Out-File takes the data as from the pipeline; updating a single file's content.
Parameters
Set-Content includes the following additional parameters:
Exclude
Filter
Include
PassThru
Stream
UseTransaction
Out-File includes the following additional parameters:
Append
NoClobber
Width
For more information about what those parameters are, please refer to help; e.g. get-help out-file -parameter append.
Out-File has the behavior of overwriting the output path unless the -NoClobber and/or the -Append flag is set. Add-Content will append content if the output path already exists by default (if it can). Both will create the file if one doesn't already exist.
Another interesting difference is that Add-Content will create an ASCII encoded file by default and Out-File will create a little endian unicode encoded file by default.
> is an alias syntactic sugar for Out-File. It's Out-File with some pre-defined parameter settings.
Well, I would disagree... :)
Out-File has -Append (-NoClober is there to avoid overwriting) that will Add-Content. But this is not the same beast.
command | Add-Content will use .ToString() method on input. Out-File will use default formatting.
so:
ls | Add-Content test.txt
and
ls | Out-File test.txt
will give you totally different results.
And no, '>' is not alias, it's redirection operator (same as in other shells). And has very serious limitation... It will cut lines same way they are displayed. Out-File has -Width parameter that helps you avoid this. Also, with redirection operators you can't decide what encoding to use.
HTH
Bartek
Set-Content supports -Encoding Byte, while Out-File does not.

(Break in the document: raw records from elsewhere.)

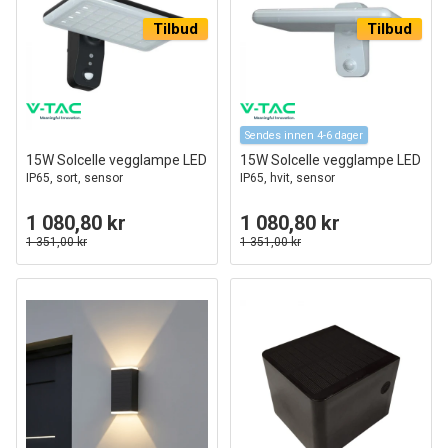
Tilbud
Tilbud
Sendes innen 4-6 dager
15W Solcelle vegglampe LED
15W Solcelle vegglampe LED
IP65, sort, sensor
IP65, hvit, sensor
1 080,80 kr
1 080,80 kr
1 351,00 kr
1 351,00 kr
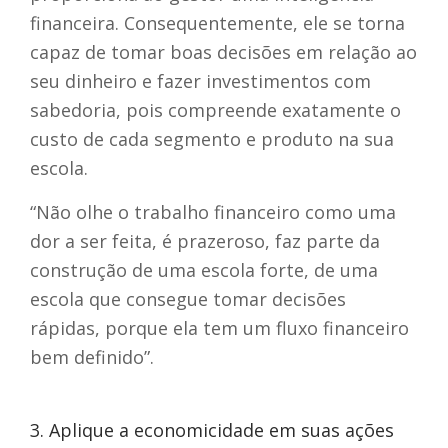
financeira. Consequentemente, ele se torna
capaz de tomar boas decisões em relação ao
seu dinheiro e fazer investimentos com
sabedoria, pois compreende exatamente o
custo de cada segmento e produto na sua
escola.
“Não olhe o trabalho financeiro como uma
dor a ser feita, é prazeroso, faz parte da
construção de uma escola forte, de uma
escola que consegue tomar decisões
rápidas, porque ela tem um fluxo financeiro
bem definido”.
3.
Aplique a economicidade em suas ações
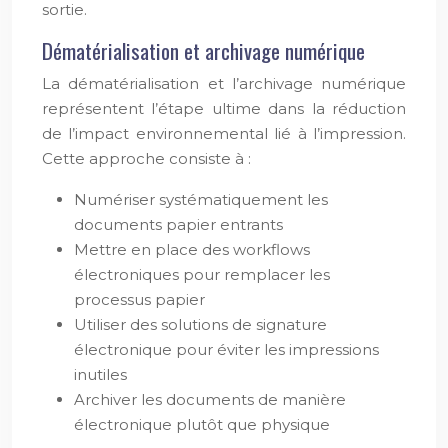
sortie.
Dématérialisation et archivage numérique
La dématérialisation et l’archivage numérique
représentent l’étape ultime dans la réduction
de l’impact environnemental lié à l’impression.
Cette approche consiste à :
Numériser systématiquement les
documents papier entrants
Mettre en place des workflows
électroniques pour remplacer les
processus papier
Utiliser des solutions de signature
électronique pour éviter les impressions
inutiles
Archiver les documents de manière
électronique plutôt que physique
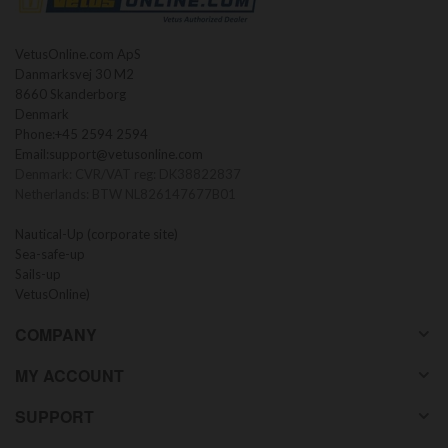
VetusOnline.com ApS
Danmarksvej 30 M2
8660 Skanderborg
Denmark
Phone:
+45 2594 2594
Email:
support@vetusonline.com
Denmark: CVR/VAT reg: DK38822837
Netherlands: BTW NL826147677B01
Nautical-Up (corporate site)
Sea-safe-up
Sails-up
VetusOnline)
COMPANY
MY ACCOUNT
SUPPORT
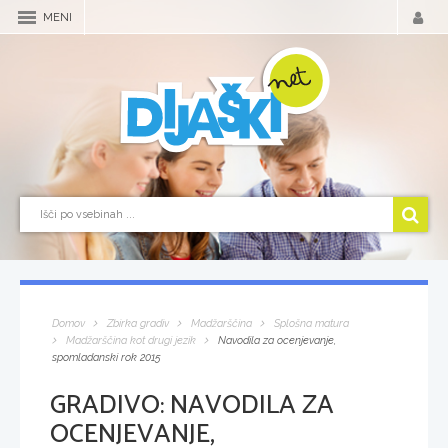
MENI
Domov
Zbirka gradiv
Madžarščina
Splošna matura
Madžarščina kot drugi jezik
Navodila za ocenjevanje,
spomladanski rok 2015
GRADIVO:
NAVODILA ZA
OCENJEVANJE,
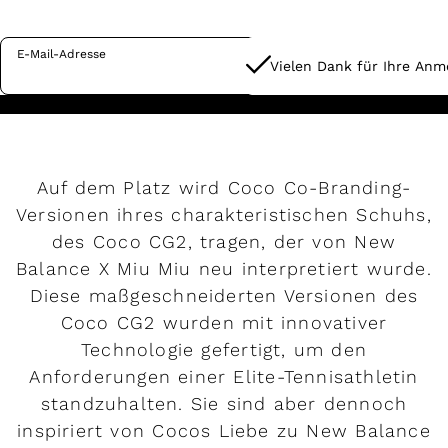
E-Mail-Adresse
Vielen Dank für Ihre Anm
Auf dem Platz wird Coco Co-Branding-
Versionen ihres charakteristischen Schuhs,
des Coco CG2, tragen, der von New
Balance X Miu Miu neu interpretiert wurde.
Diese maßgeschneiderten Versionen des
Coco CG2 wurden mit innovativer
Technologie gefertigt, um den
Anforderungen einer Elite-Tennisathletin
standzuhalten. Sie sind aber dennoch
inspiriert von Cocos Liebe zu New Balance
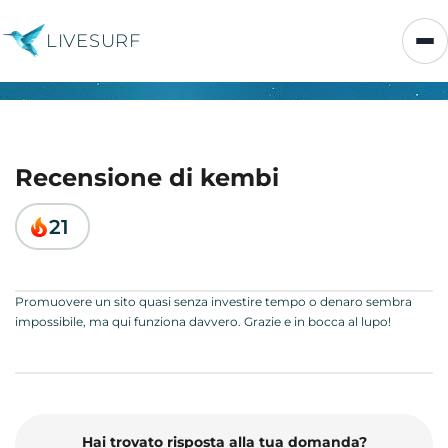
LIVESURF
Recensione di kembi
21
Promuovere un sito quasi senza investire tempo o denaro sembra
impossibile, ma qui funziona davvero. Grazie e in bocca al lupo!
Hai trovato risposta alla tua domanda?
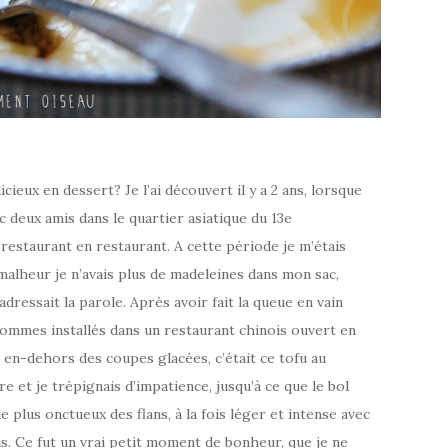
ux en dessert? Je l’ai découvert il y a 2 ans, lorsque
ec deux amis dans le quartier asiatique du 13e
estaurant en restaurant. A cette période je m’étais
malheur je n’avais plus de madeleines dans mon sac,
dressait la parole. Après avoir fait la queue en vain
sommes installés dans un restaurant chinois ouvert en
t, en-dehors des coupes glacées, c’était ce tofu au
 et je trépignais d’impatience, jusqu’à ce que le bol
le plus onctueux des flans, à la fois léger et intense avec
ais. Ce fut un vrai petit moment de bonheur, que je ne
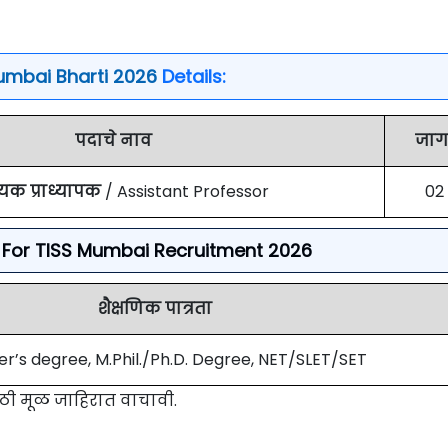
umbai Bharti 2026
Details:
पदाचे नाव
जाग
यक प्राध्यापक
/ Assistant Professor
02
ria For TISS Mumbai Recruitment 2026
शैक्षणिक पात्रता
r’s degree, M.Phil./Ph.D. Degree, NET/SLET/SET
साठी मूळ जाहिरात वाचावी.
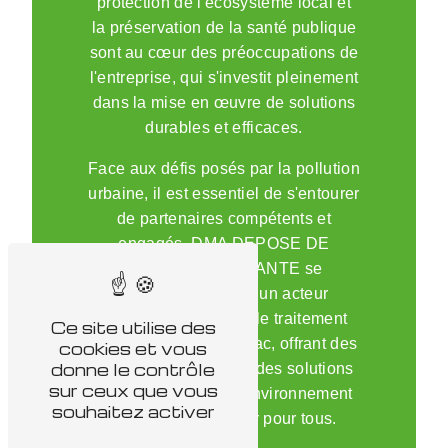
protection de l'écosystème local et
la préservation de la santé publique
sont au cœur des préoccupations de
l'entreprise, qui s'investit pleinement
dans la mise en œuvre de solutions
durables et efficaces.
Face aux défis posés par la pollution
urbaine, il est essentiel de s'entourer
de partenaires compétents et
engagés. DMA DEPOSE DE
MATERIAUX AMIANTE se
positionne comme un acteur
incontournable dans le traitement
Ce site utilise des
des pollutions à Mauriac, offrant des
cookies et vous
donne le contrôle
services de qualité et des solutions
sur ceux que vous
sur mesure pour un environnement
souhaitez activer
plus sain et plus sûr pour tous.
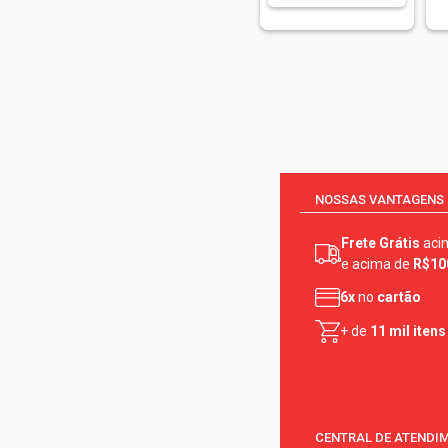
NOSSAS VANTAGENS
Frete Grátis
aci
e acima de
R$10
6x
no
cartão
+ de
11 mil itens
CENTRAL DE ATENDI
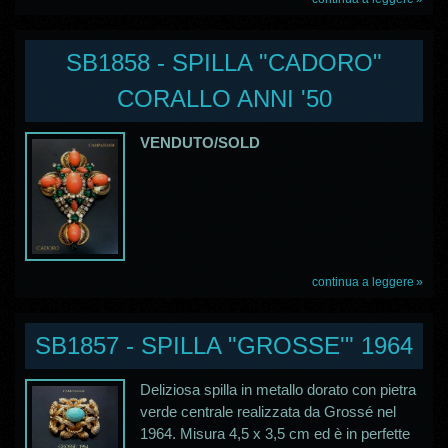
SB1858 - SPILLA "CADORO"
CORALLO ANNI '50
VENDUTO/SOLD
continua a leggere
SB1857 - SPILLA "GROSSE'" 1964
Deliziosa spilla in metallo dorato con pietra
verde centrale realizzata da Grossé nel
1964. Misura 4,5 x 3,5 cm ed è in perfette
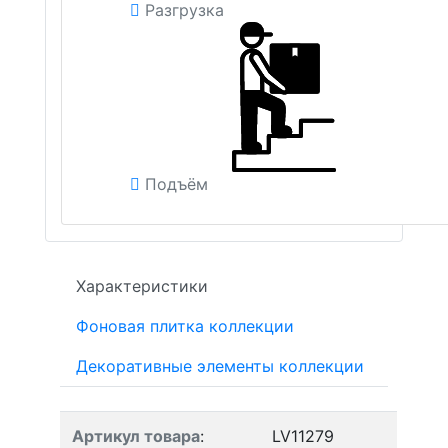
Разгрузка
Подъём
Характеристики
Фоновая плитка коллекции
Декоративные элементы коллекции
Артикул товара
:
LV11279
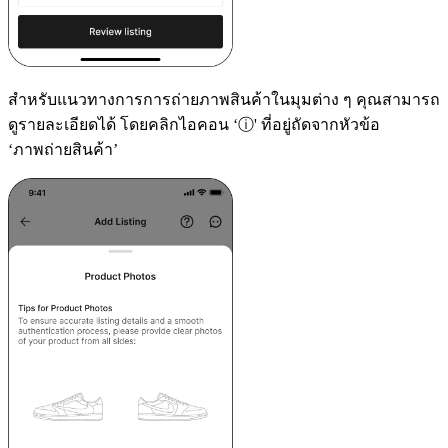
สำหรับแนวทางการการถ่ายภาพสินค้าในมุมต่าง ๆ คุณสามารถ
ดูรายละเอียดได้ โดยคลิกไอคอน ‘ⓘ' ที่อยู่ถัดจากหัวข้อ
‘ภาพถ่ายสินค้า’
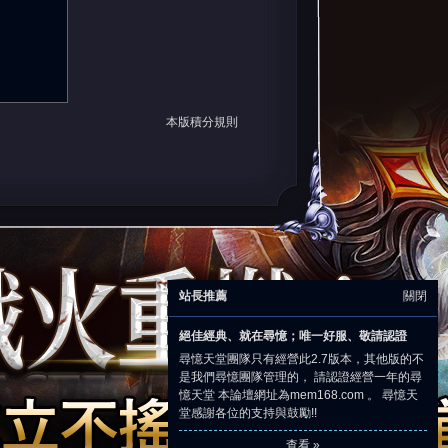
本版積分規則
站長推薦
關閉
絕佳經典、就在尋憶；唯一好服、敬請認證
尋憶天堂團隊只有經營此2.7版本，其他版的不
是我們尋憶團隊管理的， 請認證經營一年的尋
憶天堂 本論壇網址為mem168.com 。 尋憶天
堂感謝各位的支持與鼓勵!!
查看 »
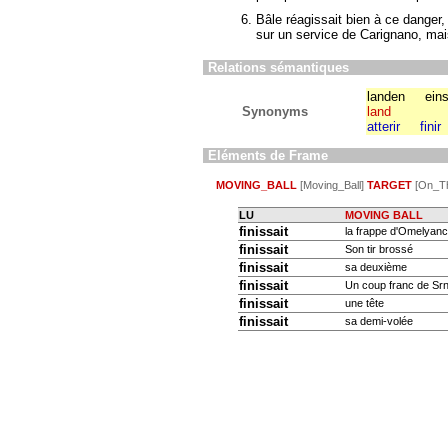
Bâle réagissait bien à ce danger
sur un service de Carignano, ma
Relations sémantiques
landen
ein
Synonyms
land
atterir
finir
Eléments de Frame
MOVING_BALL
[Moving_Ball]
TARGET
[On_Th
LU
MOVING BALL
finissait
la frappe d'Omelyanc
finissait
Son tir brossé
finissait
sa deuxième
finissait
Un coup franc de Sr
finissait
une tête
finissait
sa demi-volée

So when you want to write binary data or result of Text.Encoding#GetBytes() to a file, you should use Set-Content.
Wanted to add about difference on encoding:
Windows with PowerShell 5.1:
Out-File - Default encoding is utf-16le
Set-Content - Default encoding is us-ascii
Linux with PowerShell 7.1:
Out-File - Default encoding is us-ascii
Set-Content - Default encoding is us-ascii
Out-file -append or >> can actually mix two encodings in the same file. Even if the file is originally ASCII or ANSI, it will add Unicode by default to the bottom of it. Add-content will check the encoding and match it before appending. Btw, export-csv defaults to ASCII (no accents), and set-content/add-content to ANSI.
TL;DR, use Set-Content as it's more consistent over Out-File.
Set-Content behavior is the same over different powershell versions
Out-File as #JagWireZ says produces different encodings for the default settings, even on the same OS(Windows) the docs for powershell 5.1 and powershell 7.3 state that the encoding changed from unicode to utf8NoBOM
Some issues like Malformed XML arise from using Out-File, that could of course be fixed by setting the desired encoding, however it's likely to forget to set the encoding and end up with issues.